_OBJECTIVES:_
1: Answer these questions from the share transfer deed, one line each:
(a) Which three laws are listed under the deed's title?
(b) Which section of the Companies Act 2017 governs the offer and waiver of existing shareholders' pre-emption rights?
(c) Under which section of the Companies Act 2017 is the Company's register of members maintained?
2: Write out the share transfer deed from "TRANSFER OF SHARES" to "articles of association.", switching "Face Value per Share" to "Nominal Value per Share".

_SOURCE EXTRACT:_
· · ·

Share Transfer Deed (Pakistan)
Stamp Paper Serial: [Stamp Paper Serial]
Stamp Duty Paid: [Stamp Duty]
SHARE TRANSFER DEED
Under the Companies Act 2017 | Stamp Act 1899 | Income Tax Ordinance 2001
This Share Transfer Deed ("Deed") is executed at [City] on [Transfer Date] by and between:
TRANSFEROR (SELLER / DONOR):
[Transferor Name], CNIC/Reg. No. [Transferor CNIC], of [Transferor Address] ("Transferor"); and
TRANSFEREE (BUYER / RECIPIENT):
[Transferee Name], CNIC/Reg./Passport No. [Transferee CNIC], of [Transferee Address] ("Transferee").
TRANSFER OF SHARES
1. The Transferor hereby transfers and the Transferee hereby accepts the following shares in [Company Name] (SECP Reg. No. [Company SECP]), a [Company Type]:
Class of Shares: [Share Class]
Number of Shares: [Number of Shares]
Face Value per Share: [Face Value]
Share Certificate Nos.: [Certificate Numbers]
Transfer Consideration: [Transfer Consideration]
Type of Transfer: [Transfer Type]
2. Board approval: This transfer is made pursuant to the [Board Resolution Ref], confirming that pre-emption rights of existing shareholders have been duly offered and waived in accordance with Section 69 of the Companies Act 2017 and the Company's articles of association.
TRANSFEROR'S DECLARATIONS
The Transferor hereby declares that:
(a) The Transferor is the legal and beneficial owner of the shares being transferred and is registered as such in the Company's register of members maintained under Section 119 of the Companies Act 2017;
(b) The shares are free from all encumbrances, mortgages, pledges, liens, and third-party claims;
(c) No court order, injunction, or attachment restricts this transfer;
(d) The Transferor has full legal capacity and authority to execute this Deed.

· · ·

_RECORDED DATA:_
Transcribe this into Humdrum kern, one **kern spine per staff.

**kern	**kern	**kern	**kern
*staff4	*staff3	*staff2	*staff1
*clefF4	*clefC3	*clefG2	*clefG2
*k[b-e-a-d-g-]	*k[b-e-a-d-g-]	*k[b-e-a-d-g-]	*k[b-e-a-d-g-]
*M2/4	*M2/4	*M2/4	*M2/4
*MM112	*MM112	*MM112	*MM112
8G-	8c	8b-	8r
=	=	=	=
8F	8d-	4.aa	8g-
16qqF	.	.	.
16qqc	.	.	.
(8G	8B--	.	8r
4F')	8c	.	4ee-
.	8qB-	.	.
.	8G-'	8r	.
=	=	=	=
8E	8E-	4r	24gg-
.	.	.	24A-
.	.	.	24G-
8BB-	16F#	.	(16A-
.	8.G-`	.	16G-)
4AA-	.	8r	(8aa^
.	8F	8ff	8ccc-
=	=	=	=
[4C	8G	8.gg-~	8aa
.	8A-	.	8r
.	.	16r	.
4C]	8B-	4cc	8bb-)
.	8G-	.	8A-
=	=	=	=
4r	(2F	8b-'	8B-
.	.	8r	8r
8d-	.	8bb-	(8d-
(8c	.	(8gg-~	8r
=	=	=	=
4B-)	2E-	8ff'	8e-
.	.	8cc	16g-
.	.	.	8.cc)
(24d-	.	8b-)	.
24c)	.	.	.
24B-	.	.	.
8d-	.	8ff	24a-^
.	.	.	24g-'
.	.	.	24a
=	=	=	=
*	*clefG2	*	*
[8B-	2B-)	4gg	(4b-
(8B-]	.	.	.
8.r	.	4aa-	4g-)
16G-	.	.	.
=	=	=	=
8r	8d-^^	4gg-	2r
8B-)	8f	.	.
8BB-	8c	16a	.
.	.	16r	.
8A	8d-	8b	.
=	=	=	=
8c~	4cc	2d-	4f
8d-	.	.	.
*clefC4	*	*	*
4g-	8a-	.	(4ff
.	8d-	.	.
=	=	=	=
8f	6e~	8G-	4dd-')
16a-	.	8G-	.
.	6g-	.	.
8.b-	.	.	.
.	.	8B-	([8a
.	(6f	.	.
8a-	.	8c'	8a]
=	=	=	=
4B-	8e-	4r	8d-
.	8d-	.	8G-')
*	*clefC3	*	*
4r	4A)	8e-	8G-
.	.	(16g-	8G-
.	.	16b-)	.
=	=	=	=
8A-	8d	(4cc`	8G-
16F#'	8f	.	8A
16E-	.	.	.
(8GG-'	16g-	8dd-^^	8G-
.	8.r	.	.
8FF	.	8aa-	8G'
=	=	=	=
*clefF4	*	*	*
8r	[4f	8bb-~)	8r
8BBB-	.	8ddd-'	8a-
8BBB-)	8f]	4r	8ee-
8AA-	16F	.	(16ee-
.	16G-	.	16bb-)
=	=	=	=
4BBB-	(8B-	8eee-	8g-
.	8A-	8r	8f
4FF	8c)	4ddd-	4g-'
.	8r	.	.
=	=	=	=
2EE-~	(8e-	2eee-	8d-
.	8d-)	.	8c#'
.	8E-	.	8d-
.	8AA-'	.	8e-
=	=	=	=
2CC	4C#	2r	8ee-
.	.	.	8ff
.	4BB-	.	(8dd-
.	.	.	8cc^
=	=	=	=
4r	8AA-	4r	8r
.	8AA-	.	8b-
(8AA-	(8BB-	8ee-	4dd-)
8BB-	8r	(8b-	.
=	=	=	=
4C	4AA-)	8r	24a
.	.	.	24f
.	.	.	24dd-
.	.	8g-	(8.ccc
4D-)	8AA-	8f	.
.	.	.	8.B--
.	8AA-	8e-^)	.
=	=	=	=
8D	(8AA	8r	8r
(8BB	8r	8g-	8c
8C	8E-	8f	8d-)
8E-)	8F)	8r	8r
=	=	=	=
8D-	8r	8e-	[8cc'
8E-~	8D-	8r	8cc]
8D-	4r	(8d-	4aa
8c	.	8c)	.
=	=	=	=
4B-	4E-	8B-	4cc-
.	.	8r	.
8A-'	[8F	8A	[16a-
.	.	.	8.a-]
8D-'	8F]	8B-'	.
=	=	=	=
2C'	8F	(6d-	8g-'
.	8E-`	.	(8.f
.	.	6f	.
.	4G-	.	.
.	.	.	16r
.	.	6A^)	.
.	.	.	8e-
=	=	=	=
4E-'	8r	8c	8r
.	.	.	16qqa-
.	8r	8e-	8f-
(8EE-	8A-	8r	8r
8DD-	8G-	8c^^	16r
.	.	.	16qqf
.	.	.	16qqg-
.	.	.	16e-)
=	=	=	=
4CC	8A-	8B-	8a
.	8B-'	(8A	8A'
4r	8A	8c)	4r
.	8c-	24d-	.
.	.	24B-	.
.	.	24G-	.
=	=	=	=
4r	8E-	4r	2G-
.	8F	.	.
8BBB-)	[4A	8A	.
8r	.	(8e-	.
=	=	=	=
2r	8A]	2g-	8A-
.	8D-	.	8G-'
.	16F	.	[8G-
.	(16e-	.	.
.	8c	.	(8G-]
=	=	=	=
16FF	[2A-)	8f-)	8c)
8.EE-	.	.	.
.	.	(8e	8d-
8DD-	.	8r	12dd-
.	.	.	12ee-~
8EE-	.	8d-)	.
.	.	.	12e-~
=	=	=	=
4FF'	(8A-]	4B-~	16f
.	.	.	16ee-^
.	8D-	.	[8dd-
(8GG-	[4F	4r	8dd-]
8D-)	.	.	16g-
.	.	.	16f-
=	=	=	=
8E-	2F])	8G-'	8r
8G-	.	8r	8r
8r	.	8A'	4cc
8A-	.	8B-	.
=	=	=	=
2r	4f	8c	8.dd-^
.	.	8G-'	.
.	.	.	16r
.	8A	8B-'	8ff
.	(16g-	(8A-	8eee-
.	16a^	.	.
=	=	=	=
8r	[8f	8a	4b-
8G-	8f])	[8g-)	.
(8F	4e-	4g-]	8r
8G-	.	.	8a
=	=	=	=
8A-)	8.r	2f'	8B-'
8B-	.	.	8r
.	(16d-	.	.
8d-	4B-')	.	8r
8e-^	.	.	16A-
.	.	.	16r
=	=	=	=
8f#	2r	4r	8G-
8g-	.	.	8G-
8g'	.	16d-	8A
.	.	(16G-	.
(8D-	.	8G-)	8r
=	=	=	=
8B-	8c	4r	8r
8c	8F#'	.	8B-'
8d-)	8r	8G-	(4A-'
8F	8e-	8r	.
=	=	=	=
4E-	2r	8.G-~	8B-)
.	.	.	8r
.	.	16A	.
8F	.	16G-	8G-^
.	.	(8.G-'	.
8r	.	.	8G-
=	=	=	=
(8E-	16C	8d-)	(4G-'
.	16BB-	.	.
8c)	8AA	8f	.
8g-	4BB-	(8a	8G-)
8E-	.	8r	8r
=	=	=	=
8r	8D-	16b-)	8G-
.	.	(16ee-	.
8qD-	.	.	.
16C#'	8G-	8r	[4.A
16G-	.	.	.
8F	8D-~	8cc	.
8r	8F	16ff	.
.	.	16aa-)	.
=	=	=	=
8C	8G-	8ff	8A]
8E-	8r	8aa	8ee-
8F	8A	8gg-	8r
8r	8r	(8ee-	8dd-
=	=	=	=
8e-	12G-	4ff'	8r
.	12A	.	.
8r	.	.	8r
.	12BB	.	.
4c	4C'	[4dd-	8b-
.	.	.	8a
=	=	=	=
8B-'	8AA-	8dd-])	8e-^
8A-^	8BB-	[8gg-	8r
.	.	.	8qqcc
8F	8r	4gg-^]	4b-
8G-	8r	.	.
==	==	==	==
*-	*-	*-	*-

· · ·

_EXPECTED ANSWERS:_
1:
(a) The Companies Act 2017, the Stamp Act 1899 and the Income Tax Ordinance 2001.
(b) Section 69.
(c) Section 119.

2:
TRANSFER OF SHARES
1. The Transferor hereby transfers and the Transferee hereby accepts the following shares in [Company Name] (SECP Reg. No. [Company SECP]), a [Company Type]:
Class of Shares: [Share Class]
Number of Shares: [Number of Shares]
Nominal Value per Share: [Face Value]
Share Certificate Nos.: [Certificate Numbers]
Transfer Consideration: [Transfer Consideration]
Type of Transfer: [Transfer Type]
2. Board approval: This transfer is made pursuant to the [Board Resolution Ref], confirming that pre-emption rights of existing shareholders have been duly offered and waived in accordance with Section 69 of the Companies Act 2017 and the Company's articles of association.